Last week, I reported here that researchers at Stanford University planned to augment a study they released of generative AI legal research tools from LexisNexis and Thomson Reuters, in which it found that they deliver hallucinated results more often than the companies say in their marketing of the products.
The study came under criticism for its omission of Thomson Reuters’ generative AI legal research product, AI-Assisted Research in Westlaw Precision. Rather, it reviewed Ask Practical Law AI, a research tool that is limited to content from Practical Law, a collection of how-to guides, templates, checklists, and practical articles.
The authors explained that Thomson Reuters had denied their multiple requests for access to the AI-Assisted Research product.
Shortly after the report came out, Thomson Reuters agreed to give the authors access to the product, and the authors said they would augment their results.
That augmented version of the study has now been released, and the Westlaw product did not fare well.
While the study found that the LexisNexis generative AI product, Lexis+ AI, correctly answered 65% of their queries, Westlaw’s AI-Assisted Research was accurate only 42% of the time.
Worse, Westlaw was found to hallucinate at nearly twice the rate of the LexisNexis product — 33% for Westlaw compared to 17% for Lexis+ AI.
“On the positive side, these systems are less prone to hallucination than GPT-4, but users of these products must remain cautious about relying on their outputs,” the study says.
One Reason: Longer Answers
One reason Westlaw hallucinates at a higher rate than Lexis is that it generates the longest answers of any of the products they tested, the authors speculate. Its answers average a length of 350 words, compared to 219 for Lexis and 175 for Practical Law.

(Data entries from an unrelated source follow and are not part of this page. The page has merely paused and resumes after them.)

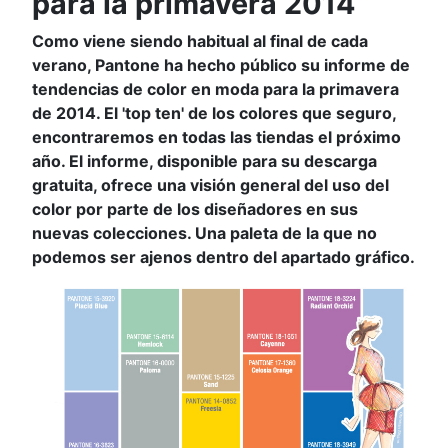
para la primavera 2014
Como viene siendo habitual al final de cada
verano, Pantone ha hecho público su informe de
tendencias de color en moda para la primavera
de 2014. El 'top ten' de los colores que seguro,
encontraremos en todas las tiendas el próximo
año. El informe, disponible para su descarga
gratuita, ofrece una visión general del uso del
color por parte de los diseñadores en sus
nuevas colecciones. Una paleta de la que no
podemos ser ajenos dentro del apartado gráfico.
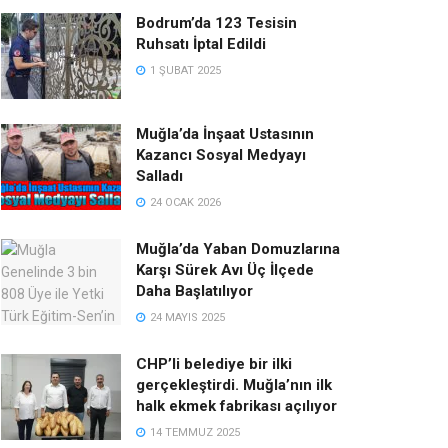
Bodrum’da 123 Tesisin
Ruhsatı İptal Edildi
1 ŞUBAT 2025
Muğla’da İnşaat Ustasının
Kazancı Sosyal Medyayı
Salladı
24 OCAK 2026
Muğla’da Yaban Domuzlarına
Karşı Sürek Avı Üç İlçede
Daha Başlatılıyor
24 MAYIS 2025
CHP’li belediye bir ilki
gerçekleştirdi. Muğla’nın ilk
halk ekmek fabrikası açılıyor
14 TEMMUZ 2025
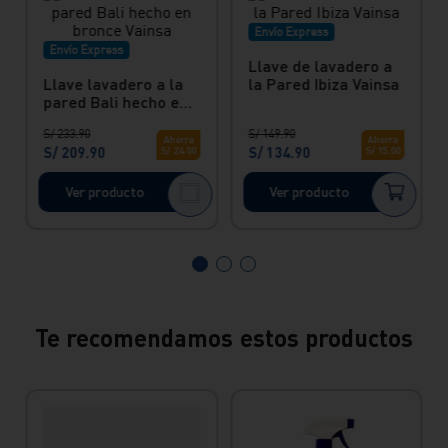
Envío Express
Envío Express
Llave lavadero a la
Llave de lavadero a
pared Bali hecho en
la Pared Ibiza Vainsa
bronce Vainsa
S/
233
.
90
S/
149
.
90
Ahorra
Ahorra
S/
209
.
90
S/
134
.
90
S/
24
.
00
S/
15
.
00
Ver producto
Ver producto
Te recomendamos estos productos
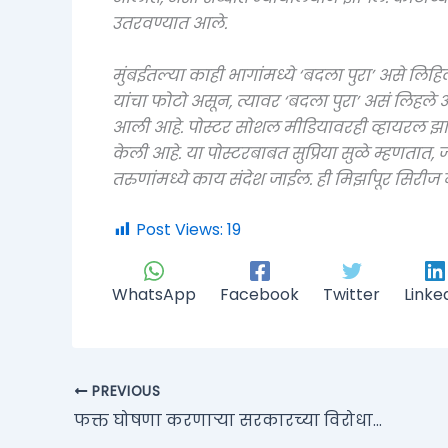
उतरवण्यात आले.
मुंबईतल्या काही भागांमध्ये ‘बदला पुरा’ असे लिहिल
यांचा फोटो असून, त्यावर ‘बदला पुरा’ असं लिहले 
आली आहे. पोस्टर सोशल मीडियावरही व्हायरल झा
केली आहे. या पोस्टरबाबत सुप्रिया सुळे म्हणतात
तरुणांमध्ये काय संदेश जाईल. ही मिर्झापूर सिरीज 
Post Views:
19
WhatsApp
Facebook
Twitter
Linke
PREVIOUS
फक्त घोषणा करणाऱ्या सरकारच्या विरोधात; मुंबईतील झोपडीधारकांचा मतदानावर बहिष्कार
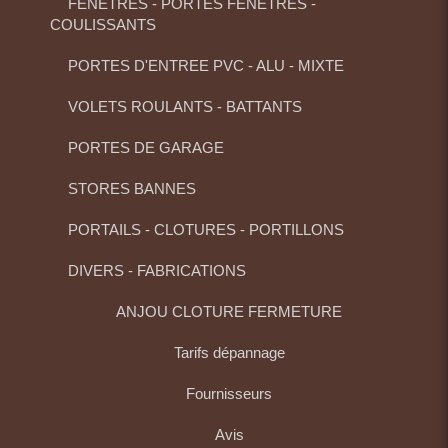
FENETRES - PORTES FENETRES -
COULISSANTS
PORTES D'ENTREE PVC - ALU - MIXTE
VOLETS ROULANTS - BATTANTS
PORTES DE GARAGE
STORES BANNES
PORTAILS - CLOTURES - PORTILLONS
DIVERS - FABRICATIONS
ANJOU CLOTURE FERMETURE
Tarifs dépannage
Fournisseurs
Avis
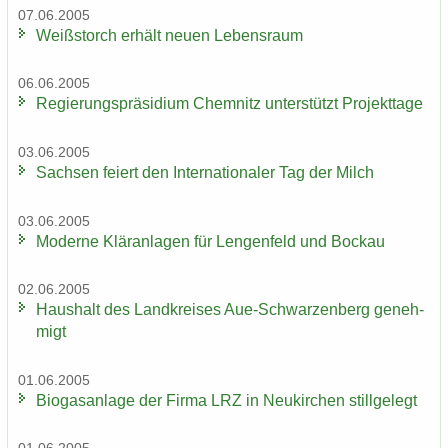
07.06.2005
Weiß­storch er­hält neuen Le­bens­raum
06.06.2005
Re­gie­rungs­prä­si­di­um Chem­nitz un­ter­stützt Pro­jekt­ta­ge
03.06.2005
Sach­sen fei­ert den In­ter­na­tio­na­ler Tag der Milch
03.06.2005
Mo­der­ne Klär­an­la­gen für Len­gen­feld und Bo­ckau
02.06.2005
Haus­halt des Land­krei­ses Aue-​Schwarzenberg ge­neh­
migt
01.06.2005
Bio­gas­an­la­ge der Firma LRZ in Neu­kir­chen still­ge­legt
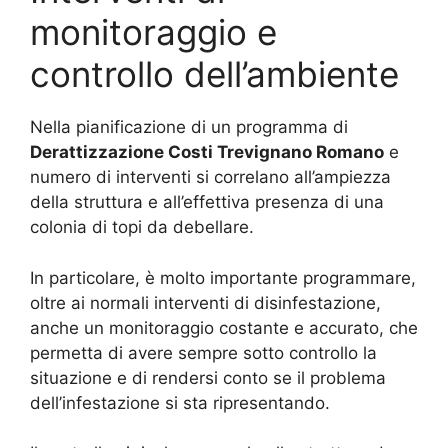
monitoraggio e
controllo dell’ambiente
Nella pianificazione di un programma di
Derattizzazione Costi Trevignano Romano
e
numero di interventi si correlano all’ampiezza
della struttura e all’effettiva presenza di una
colonia di topi da debellare.
In particolare, è molto importante programmare,
oltre ai normali interventi di disinfestazione,
anche un monitoraggio costante e accurato, che
permetta di avere sempre sotto controllo la
situazione e di rendersi conto se il problema
dell’infestazione si sta ripresentando.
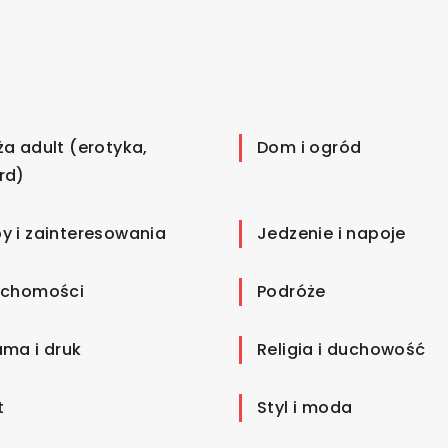
ża adult (erotyka,
Dom i ogród
rd)
y i zainteresowania
Jedzenie i napoje
uchomości
Podróże
ama i druk
Religia i duchowość
t
Styl i moda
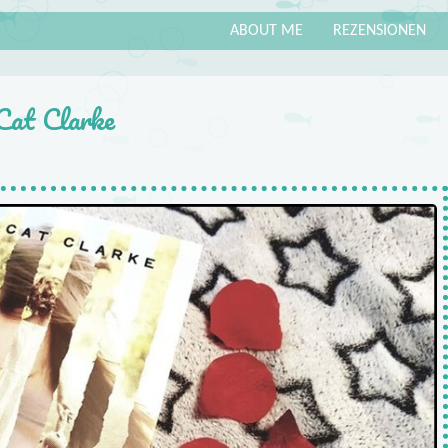
ABOUT ME
REZENSIONEN
Cat Clarke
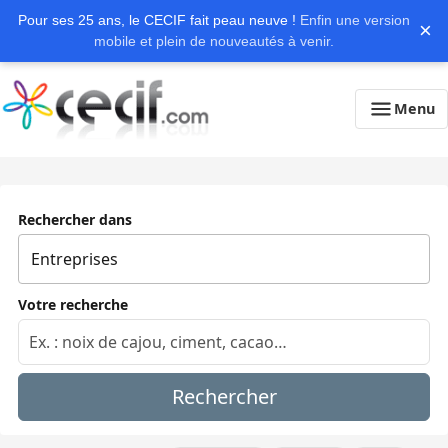
Pour ses 25 ans, le CECIF fait peau neuve !
Enfin une version
×
mobile et plein de nouveautés à venir.
Menu
Rechercher dans
Votre recherche
Rechercher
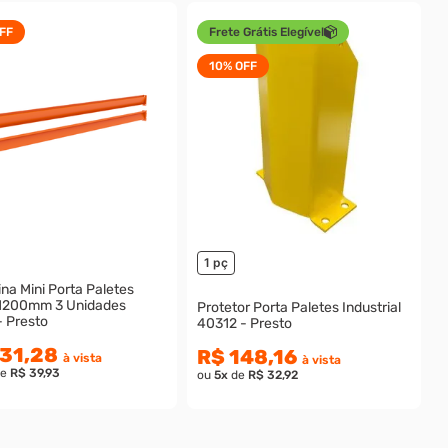
FF
Frete Grátis Elegível
10%
OFF
1 pç
na Mini Porta Paletes
1200mm 3 Unidades
Protetor Porta Paletes Industrial
- Presto
40312 - Presto
31,28
R$ 148,16
à vista
à vista
e
R$ 39,93
ou
5
x
de
R$ 32,92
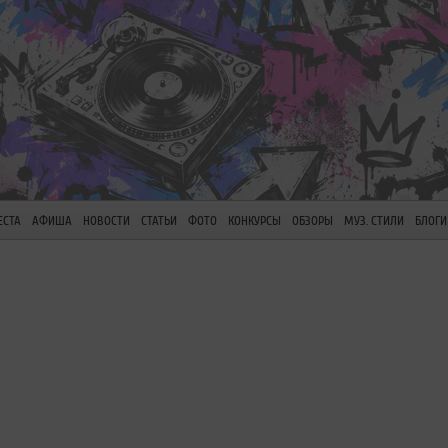
ЕСТА
АФИША
НОВОСТИ
СТАТЬИ
ФОТО
КОНКУРСЫ
ОБЗОРЫ
МУЗ. СТИЛИ
БЛОГИ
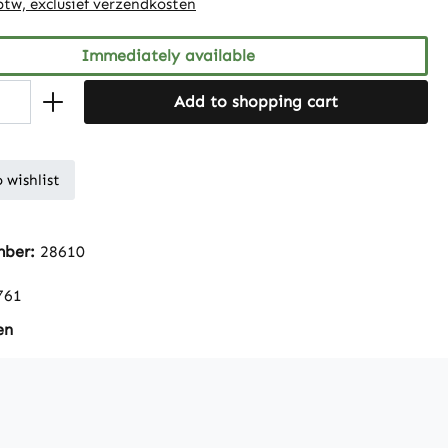
 btw, exclusief verzendkosten
Immediately available
Add to shopping cart
 wishlist
mber:
28610
761
en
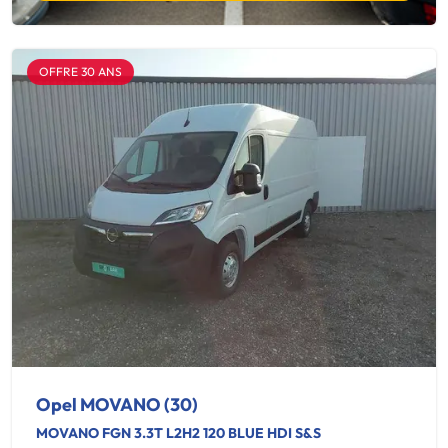
OFFRE 30 ANS
Opel MOVANO (30)
MOVANO FGN 3.3T L2H2 120 BLUE HDI S&S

“With longer answers, Westlaw contains more falsifiable propositions and therefore has a greater chance of containing at least one hallucination,” the study says. “Lengthier answers also require substantially more time to check, verify, and validate, as every proposition and citation has to be independently evaluated.”
That said, the study found that both Westlaw and Lexis “often offer high-quality responses.” It cited the examples of Lexis picking up a false premise in a question and clarifying the actual law and of Westlaw correctly understanding a nuanced question of patent law.
Still, the study expresses concern about the shortcomings in these systems and what that means for legal professionals:
“These systems can be quite helpful when they work. But as we now illustrate in detail, their answers are often significantly flawed. We find that these systems continue to struggle with elementary legal comprehension: describing the holding of a case … , distinguishing between legal actors (e.g., between the arguments of a litigant and the holding of the court), and respecting the hierarchy of legal authority. Identifying these misunderstandings often requires close analysis of cited sources. These vulnerabilities remain problematic for AI adoption in a profession that requires precision, clarity, and fidelity.”
In this revised report, as they did in the original version, the authors stress that they believe the most important takeaway from the study “is the need for rigorous, transparent benchmarking and public evaluations of AI tools in law.”
“In contrast to even GPT-4 — not to mention open-source systems like Llama and Mistral — legal AI tools provide no systematic access, publish few details about models, and report no benchmarking results at all,” the study says.